Problem statement:
Within the listing below, please copy exactly the lines between the line holding "cells in human" and the line holding "(endometrial) stained with", inclusive.

Source data:
»»

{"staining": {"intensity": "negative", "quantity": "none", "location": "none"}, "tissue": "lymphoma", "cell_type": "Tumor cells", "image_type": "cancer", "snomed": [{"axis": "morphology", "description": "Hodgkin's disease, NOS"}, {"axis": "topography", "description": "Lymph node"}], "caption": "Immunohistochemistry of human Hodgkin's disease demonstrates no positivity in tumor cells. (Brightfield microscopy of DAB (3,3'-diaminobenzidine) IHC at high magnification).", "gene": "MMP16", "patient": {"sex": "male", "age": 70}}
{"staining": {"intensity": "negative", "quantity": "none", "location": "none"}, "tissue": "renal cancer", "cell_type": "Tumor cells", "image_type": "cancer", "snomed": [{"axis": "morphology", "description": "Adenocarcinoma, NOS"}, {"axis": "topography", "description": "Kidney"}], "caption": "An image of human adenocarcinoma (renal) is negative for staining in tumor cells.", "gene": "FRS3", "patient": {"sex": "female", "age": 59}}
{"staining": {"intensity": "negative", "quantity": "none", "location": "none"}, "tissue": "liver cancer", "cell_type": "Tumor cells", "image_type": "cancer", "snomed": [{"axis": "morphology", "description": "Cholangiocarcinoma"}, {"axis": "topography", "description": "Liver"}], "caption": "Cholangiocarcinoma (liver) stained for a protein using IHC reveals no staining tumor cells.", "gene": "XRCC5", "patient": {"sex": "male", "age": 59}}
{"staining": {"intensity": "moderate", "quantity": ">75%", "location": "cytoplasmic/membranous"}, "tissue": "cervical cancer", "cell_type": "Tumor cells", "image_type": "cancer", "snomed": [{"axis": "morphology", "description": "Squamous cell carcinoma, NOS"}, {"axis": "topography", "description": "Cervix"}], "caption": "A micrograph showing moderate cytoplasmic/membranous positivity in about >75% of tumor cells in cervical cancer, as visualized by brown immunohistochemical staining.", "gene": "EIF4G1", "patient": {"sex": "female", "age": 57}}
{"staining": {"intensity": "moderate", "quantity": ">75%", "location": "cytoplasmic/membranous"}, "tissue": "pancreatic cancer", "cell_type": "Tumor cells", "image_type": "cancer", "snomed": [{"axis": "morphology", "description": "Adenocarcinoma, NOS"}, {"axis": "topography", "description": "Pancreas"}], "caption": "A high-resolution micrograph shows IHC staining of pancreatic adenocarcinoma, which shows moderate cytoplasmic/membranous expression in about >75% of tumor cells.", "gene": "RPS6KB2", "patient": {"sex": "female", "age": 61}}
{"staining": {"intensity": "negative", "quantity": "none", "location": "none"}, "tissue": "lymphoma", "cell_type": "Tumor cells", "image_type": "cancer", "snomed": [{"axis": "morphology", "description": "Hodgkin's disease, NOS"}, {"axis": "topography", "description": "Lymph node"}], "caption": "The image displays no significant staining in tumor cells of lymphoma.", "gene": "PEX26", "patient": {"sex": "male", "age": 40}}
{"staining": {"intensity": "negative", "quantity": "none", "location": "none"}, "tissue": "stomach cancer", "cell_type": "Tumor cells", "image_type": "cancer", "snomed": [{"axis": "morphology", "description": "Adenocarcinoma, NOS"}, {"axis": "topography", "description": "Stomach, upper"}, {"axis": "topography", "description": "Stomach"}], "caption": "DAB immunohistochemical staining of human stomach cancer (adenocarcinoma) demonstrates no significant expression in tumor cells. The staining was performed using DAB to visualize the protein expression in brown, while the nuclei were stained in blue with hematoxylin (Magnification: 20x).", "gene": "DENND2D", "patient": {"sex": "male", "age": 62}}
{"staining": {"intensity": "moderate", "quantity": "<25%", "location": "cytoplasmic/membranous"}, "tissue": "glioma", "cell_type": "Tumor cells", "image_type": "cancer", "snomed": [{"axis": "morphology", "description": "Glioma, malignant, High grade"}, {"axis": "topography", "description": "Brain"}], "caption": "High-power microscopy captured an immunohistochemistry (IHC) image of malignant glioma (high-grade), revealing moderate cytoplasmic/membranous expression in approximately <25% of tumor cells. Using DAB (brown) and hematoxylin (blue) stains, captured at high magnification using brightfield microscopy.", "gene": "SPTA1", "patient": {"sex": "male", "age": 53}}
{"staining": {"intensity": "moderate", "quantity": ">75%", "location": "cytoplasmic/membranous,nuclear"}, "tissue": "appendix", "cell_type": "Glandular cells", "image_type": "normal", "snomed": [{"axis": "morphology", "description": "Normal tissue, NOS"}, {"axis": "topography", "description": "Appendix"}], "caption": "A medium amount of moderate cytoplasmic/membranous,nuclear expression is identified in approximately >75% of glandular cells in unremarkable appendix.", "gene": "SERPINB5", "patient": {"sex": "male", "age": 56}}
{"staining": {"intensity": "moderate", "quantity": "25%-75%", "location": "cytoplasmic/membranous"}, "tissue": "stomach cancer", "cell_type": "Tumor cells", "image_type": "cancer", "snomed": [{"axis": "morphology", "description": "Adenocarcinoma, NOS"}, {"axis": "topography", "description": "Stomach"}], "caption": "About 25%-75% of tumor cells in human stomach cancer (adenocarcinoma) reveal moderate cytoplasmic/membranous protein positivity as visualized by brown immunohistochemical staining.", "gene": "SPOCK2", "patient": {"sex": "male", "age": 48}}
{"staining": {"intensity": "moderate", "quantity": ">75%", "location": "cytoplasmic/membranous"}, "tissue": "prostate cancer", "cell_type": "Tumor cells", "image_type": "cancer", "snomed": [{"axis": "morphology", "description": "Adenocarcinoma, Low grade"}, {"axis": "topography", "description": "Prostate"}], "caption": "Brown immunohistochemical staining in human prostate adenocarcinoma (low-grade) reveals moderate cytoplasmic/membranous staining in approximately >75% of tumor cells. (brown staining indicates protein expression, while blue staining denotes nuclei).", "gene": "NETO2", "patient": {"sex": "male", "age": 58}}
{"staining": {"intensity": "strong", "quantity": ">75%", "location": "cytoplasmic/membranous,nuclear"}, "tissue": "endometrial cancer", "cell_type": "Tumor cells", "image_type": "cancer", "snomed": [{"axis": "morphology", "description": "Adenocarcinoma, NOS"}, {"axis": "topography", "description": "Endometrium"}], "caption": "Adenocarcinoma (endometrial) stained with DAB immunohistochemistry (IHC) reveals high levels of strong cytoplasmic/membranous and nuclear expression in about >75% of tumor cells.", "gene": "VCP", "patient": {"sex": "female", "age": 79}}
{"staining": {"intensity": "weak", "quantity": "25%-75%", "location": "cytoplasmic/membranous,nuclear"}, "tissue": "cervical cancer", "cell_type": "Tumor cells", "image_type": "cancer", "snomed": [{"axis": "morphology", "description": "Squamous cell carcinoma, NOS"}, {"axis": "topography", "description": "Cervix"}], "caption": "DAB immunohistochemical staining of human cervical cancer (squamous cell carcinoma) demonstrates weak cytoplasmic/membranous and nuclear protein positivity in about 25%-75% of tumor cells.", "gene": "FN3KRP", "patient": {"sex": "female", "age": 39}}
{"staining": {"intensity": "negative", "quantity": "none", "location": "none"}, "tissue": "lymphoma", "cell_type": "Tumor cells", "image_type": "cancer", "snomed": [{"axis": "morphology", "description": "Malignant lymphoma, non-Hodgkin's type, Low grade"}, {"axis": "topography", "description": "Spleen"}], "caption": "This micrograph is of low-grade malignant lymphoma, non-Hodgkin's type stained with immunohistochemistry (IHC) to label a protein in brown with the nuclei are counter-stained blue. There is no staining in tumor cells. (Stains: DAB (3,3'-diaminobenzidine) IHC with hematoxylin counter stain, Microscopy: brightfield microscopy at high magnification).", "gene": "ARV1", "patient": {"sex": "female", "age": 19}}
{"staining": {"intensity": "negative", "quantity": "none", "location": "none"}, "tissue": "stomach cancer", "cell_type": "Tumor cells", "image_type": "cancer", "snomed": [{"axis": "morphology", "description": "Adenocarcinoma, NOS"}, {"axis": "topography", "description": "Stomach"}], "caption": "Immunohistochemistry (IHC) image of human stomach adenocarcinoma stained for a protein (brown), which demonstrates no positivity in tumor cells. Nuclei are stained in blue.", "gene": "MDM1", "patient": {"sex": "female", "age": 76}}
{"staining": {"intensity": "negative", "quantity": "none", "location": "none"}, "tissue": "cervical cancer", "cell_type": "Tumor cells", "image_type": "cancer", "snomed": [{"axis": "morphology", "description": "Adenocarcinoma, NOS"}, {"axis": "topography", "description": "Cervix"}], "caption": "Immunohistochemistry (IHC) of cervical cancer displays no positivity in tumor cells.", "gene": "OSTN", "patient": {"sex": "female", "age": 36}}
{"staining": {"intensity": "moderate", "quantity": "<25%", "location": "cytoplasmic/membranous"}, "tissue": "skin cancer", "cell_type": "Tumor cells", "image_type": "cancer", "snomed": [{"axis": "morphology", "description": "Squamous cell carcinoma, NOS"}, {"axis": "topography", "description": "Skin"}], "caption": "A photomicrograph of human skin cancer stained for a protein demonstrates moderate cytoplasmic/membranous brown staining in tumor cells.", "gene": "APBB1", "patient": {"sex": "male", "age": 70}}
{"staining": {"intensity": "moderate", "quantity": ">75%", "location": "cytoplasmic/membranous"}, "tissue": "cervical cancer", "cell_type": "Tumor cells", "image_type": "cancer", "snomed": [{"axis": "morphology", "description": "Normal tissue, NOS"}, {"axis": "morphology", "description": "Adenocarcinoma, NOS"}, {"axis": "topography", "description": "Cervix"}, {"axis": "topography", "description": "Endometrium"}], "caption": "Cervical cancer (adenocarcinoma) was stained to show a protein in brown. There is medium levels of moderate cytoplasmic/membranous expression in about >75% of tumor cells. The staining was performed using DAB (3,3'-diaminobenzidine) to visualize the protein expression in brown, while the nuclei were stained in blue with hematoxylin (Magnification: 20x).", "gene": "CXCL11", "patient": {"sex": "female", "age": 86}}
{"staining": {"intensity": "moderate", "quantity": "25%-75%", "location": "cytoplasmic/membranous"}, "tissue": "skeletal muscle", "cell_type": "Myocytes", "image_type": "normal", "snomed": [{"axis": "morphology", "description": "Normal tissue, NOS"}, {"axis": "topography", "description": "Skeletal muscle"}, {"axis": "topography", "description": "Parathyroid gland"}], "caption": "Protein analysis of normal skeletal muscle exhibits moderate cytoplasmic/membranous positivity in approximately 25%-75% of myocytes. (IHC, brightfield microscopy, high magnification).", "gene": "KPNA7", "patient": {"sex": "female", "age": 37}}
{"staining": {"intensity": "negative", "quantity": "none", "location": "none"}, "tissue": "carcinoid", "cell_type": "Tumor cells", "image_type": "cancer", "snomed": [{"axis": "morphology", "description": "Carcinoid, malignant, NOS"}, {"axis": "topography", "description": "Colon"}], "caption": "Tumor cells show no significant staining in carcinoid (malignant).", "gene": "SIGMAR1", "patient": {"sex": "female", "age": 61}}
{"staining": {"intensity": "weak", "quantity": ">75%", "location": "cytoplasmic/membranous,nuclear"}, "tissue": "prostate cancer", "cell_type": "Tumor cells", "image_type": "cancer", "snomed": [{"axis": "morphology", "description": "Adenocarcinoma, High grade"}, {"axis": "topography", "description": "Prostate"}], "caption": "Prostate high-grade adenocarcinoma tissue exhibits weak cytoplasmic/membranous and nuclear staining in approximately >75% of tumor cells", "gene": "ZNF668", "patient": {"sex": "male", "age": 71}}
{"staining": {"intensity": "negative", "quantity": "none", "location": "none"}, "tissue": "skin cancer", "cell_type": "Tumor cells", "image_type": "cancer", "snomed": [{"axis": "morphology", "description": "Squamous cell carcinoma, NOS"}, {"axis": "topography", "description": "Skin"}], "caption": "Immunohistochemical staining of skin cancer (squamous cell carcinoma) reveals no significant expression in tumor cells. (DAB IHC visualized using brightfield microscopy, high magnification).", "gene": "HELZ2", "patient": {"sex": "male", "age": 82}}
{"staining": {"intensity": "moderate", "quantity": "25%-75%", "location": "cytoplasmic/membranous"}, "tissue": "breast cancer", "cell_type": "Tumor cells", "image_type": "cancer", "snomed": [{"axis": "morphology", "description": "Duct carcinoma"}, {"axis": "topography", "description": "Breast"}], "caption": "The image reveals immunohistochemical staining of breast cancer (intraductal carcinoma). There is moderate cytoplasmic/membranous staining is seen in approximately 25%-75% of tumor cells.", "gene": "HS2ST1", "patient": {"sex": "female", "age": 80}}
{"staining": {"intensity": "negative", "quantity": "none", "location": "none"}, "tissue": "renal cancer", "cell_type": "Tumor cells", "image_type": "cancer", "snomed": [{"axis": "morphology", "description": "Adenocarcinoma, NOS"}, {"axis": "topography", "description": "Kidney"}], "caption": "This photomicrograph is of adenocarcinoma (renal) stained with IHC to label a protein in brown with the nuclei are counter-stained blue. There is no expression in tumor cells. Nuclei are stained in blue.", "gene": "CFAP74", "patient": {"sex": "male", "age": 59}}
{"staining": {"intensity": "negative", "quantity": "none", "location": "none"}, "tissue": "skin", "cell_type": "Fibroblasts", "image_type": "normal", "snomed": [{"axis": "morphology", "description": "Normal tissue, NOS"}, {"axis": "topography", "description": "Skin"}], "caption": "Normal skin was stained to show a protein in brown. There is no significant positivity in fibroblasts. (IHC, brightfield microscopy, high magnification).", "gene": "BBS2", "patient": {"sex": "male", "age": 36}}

««

Task answer:
{"staining": {"intensity": "moderate", "quantity": "25%-75%", "location": "cytoplasmic/membranous"}, "tissue": "stomach cancer", "cell_type": "Tumor cells", "image_type": "cancer", "snomed": [{"axis": "morphology", "description": "Adenocarcinoma, NOS"}, {"axis": "topography", "description": "Stomach"}], "caption": "About 25%-75% of tumor cells in human stomach cancer (adenocarcinoma) reveal moderate cytoplasmic/membranous protein positivity as visualized by brown immunohistochemical staining.", "gene": "SPOCK2", "patient": {"sex": "male", "age": 48}}
{"staining": {"intensity": "moderate", "quantity": ">75%", "location": "cytoplasmic/membranous"}, "tissue": "prostate cancer", "cell_type": "Tumor cells", "image_type": "cancer", "snomed": [{"axis": "morphology", "description": "Adenocarcinoma, Low grade"}, {"axis": "topography", "description": "Prostate"}], "caption": "Brown immunohistochemical staining in human prostate adenocarcinoma (low-grade) reveals moderate cytoplasmic/membranous staining in approximately >75% of tumor cells. (brown staining indicates protein expression, while blue staining denotes nuclei).", "gene": "NETO2", "patient": {"sex": "male", "age": 58}}
{"staining": {"intensity": "strong", "quantity": ">75%", "location": "cytoplasmic/membranous,nuclear"}, "tissue": "endometrial cancer", "cell_type": "Tumor cells", "image_type": "cancer", "snomed": [{"axis": "morphology", "description": "Adenocarcinoma, NOS"}, {"axis": "topography", "description": "Endometrium"}], "caption": "Adenocarcinoma (endometrial) stained with DAB immunohistochemistry (IHC) reveals high levels of strong cytoplasmic/membranous and nuclear expression in about >75% of tumor cells.", "gene": "VCP", "patient": {"sex": "female", "age": 79}}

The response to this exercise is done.